Alors que les tensions explosent entre chauffeurs locaux et VTC franciliens, une plainte sans précédent vise Uber France. Que font l’État et les collectivités pour faire respecter ses propres règles ?
Face à Uber, les chauffeurs savoyards seuls contre la loi du plus fort

Le 23 avril 2025, des chauffeurs de taxi et de VTC savoyards ont déposé une plainte pénale contre Uber France pour concurrence déloyale et violation des règles du transport de personnes. Cette action judiciaire, déposée devant le procureur de la République d’Albertville, dépasse le cadre corporatiste : elle interroge le rôle des institutions, le respect du droit, et la volonté réelle de l’État et des collectivités d’encadrer les plateformes numériques.
Les taxis contre Uber : une plainte inédite qui secoue la Savoie
Le cœur de l'accusation ? La présence massive de chauffeurs VTC franciliens, qui, profitant de la haute saison touristique, stationnent en Savoie sans respecter l'obligation légale de retour à la base après chaque course.

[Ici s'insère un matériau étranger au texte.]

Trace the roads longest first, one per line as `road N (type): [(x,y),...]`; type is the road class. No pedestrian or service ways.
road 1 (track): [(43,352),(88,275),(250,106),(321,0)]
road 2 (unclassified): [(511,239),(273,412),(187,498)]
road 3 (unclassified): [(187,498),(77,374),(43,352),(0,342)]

Ces pratiques, assimilées à de la maraude interdite, conduisent à une perte drastique d'activité pour les transporteurs locaux, exacerbant précarité et tensions.
La situation a dégénéré physiquement : le 11 février 2025, plusieurs véhicules Uber ont été incendiés à Moûtiers et Salins-Fontaine, dans un contexte d’exaspération extrême. L’auteur présumé, Sébastien Dumarais, président de la chambre syndicale des artisans taxis de Savoie, a reconnu les faits devant la justice.
Des élus interpellés, des institutions silencieuses
Derrière la plainte, il y a des acteurs locaux abandonnés, livrés à une précarité imposée par des chauffeurs Uber venus d’Île-de-France qui opèrent en Savoie hors de tout cadre légal. « Aujourd’hui, on a un marché qui est totalement dérégulé », alerte Sébastien Dumarais, président de la chambre syndicale des artisans taxis.
Pourtant, du côté des élus, c’est le silence radio. À ce jour, aucun parlementaire savoyard — ni député, ni sénateur — n’a publiquement pris position sur ce conflit, malgré l’ampleur des enjeux économiques et sociaux. Les professionnels du secteur dénoncent une absence de relais politique, alors même que la plainte vise également à « sensibiliser les acteurs locaux à l’urgence de la situation », comme l’explique l’avocat Me Jonathan Bellaiche.
Le préfet de la Savoie saisit le sujet
Seul représentant de l’État à s’être exprimé publiquement, le préfet de la Savoie, François Ravier, a publié le 14 février 2025 un communiqué officiel dans lequel il rappelle fermement les obligations légales des chauffeurs VTC : réservation obligatoire, interdiction de maraude, retour à la base après chaque course.
Il y annonce aussi le renforcement des contrôles, avec 31 opérations ciblées depuis le début de la saison hivernale et 70 infractions constatées, dont des absences de carte professionnelle, des défauts d’assurance et de marquage réglementaire. Des procédures judiciaires ont été ouvertes, mais aucune mesure politique d’ampleur n’a suivi.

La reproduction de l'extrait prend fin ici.